(The input begins)
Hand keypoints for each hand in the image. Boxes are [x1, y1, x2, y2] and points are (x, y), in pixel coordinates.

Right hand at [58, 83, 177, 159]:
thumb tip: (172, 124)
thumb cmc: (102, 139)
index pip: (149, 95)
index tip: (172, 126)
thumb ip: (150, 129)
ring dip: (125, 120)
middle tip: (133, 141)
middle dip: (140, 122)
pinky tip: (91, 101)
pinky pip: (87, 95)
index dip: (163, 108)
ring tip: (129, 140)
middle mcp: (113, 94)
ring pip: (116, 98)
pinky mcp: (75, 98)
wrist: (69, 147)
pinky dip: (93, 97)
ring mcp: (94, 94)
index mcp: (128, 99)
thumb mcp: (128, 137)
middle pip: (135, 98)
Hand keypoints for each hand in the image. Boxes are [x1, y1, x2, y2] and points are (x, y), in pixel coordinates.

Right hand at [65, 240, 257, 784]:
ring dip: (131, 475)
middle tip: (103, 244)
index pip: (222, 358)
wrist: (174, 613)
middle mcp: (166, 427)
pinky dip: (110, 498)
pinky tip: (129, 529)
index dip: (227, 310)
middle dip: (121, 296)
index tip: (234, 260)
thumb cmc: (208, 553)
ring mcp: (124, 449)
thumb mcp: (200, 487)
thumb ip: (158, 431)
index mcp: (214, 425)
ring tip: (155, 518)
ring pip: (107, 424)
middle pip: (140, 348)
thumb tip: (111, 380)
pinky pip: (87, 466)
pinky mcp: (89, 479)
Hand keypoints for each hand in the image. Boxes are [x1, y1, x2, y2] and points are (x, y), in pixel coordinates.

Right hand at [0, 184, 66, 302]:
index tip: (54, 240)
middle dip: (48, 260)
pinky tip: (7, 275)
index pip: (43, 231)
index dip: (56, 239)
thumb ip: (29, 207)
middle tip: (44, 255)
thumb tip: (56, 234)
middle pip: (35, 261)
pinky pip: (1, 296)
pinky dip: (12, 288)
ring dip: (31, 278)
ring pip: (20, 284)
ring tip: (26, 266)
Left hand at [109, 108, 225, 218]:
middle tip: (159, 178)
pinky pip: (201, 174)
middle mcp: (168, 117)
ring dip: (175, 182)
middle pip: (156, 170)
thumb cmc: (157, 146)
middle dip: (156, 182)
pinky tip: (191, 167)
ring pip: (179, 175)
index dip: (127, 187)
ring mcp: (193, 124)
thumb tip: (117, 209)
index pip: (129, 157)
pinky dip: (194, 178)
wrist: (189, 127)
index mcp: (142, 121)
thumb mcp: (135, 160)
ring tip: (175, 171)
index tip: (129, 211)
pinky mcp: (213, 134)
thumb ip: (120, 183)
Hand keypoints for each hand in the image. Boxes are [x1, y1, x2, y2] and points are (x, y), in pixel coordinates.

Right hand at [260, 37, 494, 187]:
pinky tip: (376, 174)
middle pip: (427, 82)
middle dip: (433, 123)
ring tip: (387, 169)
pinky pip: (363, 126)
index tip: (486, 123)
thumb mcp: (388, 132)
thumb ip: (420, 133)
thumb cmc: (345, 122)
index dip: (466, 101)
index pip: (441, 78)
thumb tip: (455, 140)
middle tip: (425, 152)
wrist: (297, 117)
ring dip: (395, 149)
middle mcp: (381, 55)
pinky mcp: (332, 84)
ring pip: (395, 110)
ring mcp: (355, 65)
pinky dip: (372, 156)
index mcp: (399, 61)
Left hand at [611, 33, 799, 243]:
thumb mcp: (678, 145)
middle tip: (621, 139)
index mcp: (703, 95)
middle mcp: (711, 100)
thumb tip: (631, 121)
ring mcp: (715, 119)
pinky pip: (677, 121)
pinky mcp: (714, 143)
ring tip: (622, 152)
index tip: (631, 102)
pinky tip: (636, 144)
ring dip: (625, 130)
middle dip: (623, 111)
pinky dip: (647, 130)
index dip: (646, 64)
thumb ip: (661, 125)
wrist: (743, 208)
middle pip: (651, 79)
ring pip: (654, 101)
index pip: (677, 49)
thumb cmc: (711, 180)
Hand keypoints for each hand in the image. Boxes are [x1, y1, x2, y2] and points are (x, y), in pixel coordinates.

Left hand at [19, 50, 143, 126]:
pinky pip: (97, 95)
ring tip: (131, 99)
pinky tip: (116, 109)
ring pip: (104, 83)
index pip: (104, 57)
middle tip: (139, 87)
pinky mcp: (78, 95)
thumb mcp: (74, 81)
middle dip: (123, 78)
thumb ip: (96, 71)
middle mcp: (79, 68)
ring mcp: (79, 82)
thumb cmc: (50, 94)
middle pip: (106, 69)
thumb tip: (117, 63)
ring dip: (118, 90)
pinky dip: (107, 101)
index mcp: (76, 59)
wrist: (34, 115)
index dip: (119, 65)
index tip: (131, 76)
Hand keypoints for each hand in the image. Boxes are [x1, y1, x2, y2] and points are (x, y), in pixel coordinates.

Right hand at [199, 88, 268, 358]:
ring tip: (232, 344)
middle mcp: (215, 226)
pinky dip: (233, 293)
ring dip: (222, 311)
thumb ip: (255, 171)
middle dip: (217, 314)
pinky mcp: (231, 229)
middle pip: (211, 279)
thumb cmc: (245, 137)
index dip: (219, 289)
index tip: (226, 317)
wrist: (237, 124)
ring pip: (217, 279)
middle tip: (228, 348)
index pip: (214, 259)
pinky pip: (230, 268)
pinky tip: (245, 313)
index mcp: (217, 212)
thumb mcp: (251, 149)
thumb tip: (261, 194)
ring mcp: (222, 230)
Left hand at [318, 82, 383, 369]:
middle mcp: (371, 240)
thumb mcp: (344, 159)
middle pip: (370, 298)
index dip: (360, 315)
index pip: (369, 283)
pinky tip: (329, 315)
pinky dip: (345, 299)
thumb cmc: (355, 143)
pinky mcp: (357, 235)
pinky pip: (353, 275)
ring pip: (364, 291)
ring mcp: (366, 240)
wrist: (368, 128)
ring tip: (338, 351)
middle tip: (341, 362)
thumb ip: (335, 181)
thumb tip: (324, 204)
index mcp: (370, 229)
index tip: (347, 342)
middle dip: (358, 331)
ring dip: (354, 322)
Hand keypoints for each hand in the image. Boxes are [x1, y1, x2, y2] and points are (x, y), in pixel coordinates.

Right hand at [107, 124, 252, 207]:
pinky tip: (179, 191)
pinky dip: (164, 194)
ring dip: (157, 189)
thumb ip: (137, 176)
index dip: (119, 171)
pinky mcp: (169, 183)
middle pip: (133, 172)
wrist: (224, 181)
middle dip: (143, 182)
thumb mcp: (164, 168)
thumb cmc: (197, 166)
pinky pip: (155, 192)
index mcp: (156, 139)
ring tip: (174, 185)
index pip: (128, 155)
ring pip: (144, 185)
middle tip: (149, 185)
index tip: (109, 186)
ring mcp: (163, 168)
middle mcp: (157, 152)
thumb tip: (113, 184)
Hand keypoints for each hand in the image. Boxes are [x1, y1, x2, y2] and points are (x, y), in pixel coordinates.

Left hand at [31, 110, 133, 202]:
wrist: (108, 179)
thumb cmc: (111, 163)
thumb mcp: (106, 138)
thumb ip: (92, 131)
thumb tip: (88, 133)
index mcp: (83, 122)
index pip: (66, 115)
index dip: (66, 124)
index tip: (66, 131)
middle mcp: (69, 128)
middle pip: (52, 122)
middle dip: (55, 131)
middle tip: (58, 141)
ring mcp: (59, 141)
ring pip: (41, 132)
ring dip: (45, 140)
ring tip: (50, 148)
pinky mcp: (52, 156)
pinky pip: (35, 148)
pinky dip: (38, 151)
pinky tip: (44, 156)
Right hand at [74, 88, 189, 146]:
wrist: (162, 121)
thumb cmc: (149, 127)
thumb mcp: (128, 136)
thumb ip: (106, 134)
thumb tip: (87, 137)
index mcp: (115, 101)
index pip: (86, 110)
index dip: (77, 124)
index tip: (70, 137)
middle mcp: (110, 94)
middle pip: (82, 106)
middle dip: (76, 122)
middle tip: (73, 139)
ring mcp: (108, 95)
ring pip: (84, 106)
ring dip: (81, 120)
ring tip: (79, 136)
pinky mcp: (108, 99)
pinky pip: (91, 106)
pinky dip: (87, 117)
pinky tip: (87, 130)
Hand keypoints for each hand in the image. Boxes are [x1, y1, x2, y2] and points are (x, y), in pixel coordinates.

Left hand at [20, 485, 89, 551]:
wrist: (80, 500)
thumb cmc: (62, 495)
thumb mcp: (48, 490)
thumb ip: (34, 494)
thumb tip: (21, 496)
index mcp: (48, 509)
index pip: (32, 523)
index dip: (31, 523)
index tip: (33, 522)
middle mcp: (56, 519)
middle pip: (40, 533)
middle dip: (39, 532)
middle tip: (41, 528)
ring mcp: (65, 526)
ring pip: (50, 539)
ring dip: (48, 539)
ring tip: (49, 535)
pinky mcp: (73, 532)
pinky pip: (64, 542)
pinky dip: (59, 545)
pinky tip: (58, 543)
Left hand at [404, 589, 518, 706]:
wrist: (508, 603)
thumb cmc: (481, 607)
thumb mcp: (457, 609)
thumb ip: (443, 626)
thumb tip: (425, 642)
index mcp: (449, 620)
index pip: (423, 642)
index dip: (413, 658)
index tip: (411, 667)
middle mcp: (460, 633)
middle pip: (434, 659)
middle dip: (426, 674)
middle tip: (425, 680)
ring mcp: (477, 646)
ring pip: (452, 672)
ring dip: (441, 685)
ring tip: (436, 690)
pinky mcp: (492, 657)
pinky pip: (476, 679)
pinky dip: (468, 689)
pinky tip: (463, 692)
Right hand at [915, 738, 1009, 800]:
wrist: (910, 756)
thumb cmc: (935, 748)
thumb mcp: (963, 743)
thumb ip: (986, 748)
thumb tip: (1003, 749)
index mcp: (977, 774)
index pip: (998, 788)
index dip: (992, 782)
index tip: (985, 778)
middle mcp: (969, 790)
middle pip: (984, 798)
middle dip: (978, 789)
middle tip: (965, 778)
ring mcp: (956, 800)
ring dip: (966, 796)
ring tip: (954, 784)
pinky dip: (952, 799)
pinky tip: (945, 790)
(The input ends)
- _Activity_
Each line from the top of the records above through the line containing "thumb mcp: (200, 487)" needs to be transcribed exactly, and no line after it.

- _Exercise output_
Hand keypoints for each hand in the image. Boxes are [x1, y1, x2, y2] and points are (x, y), in pixel coordinates.

Right hand at [58, 83, 177, 159]:
thumb tip: (172, 124)
thumb cmc: (102, 139)
index pip: (149, 95)
index tip: (172, 126)
thumb ip: (150, 129)
ring dip: (125, 120)
middle tip: (133, 141)
middle dip: (140, 122)
pinky tip: (91, 101)
pinky pip: (87, 95)
index dip: (163, 108)
ring tip: (129, 140)
middle mcp: (113, 94)
ring pip: (116, 98)
pinky mcp: (75, 98)
wrist: (69, 147)
pinky dip: (93, 97)
ring mcp: (94, 94)
index mcp: (128, 99)
thumb mcp: (128, 137)
middle pip: (135, 98)
Hand keypoints for each hand in the image. Boxes are [x1, y1, x2, y2] and points are (x, y), in pixel coordinates.

Right hand at [65, 240, 257, 784]:
ring dip: (131, 475)
middle tip: (103, 244)
index pip: (222, 358)
wrist: (174, 613)
middle mcp: (166, 427)
pinky dip: (110, 498)
pinky tip: (129, 529)
index dip: (227, 310)
middle dip: (121, 296)
index tip: (234, 260)
thumb cmc: (208, 553)
ring mcp: (124, 449)
thumb mcp: (200, 487)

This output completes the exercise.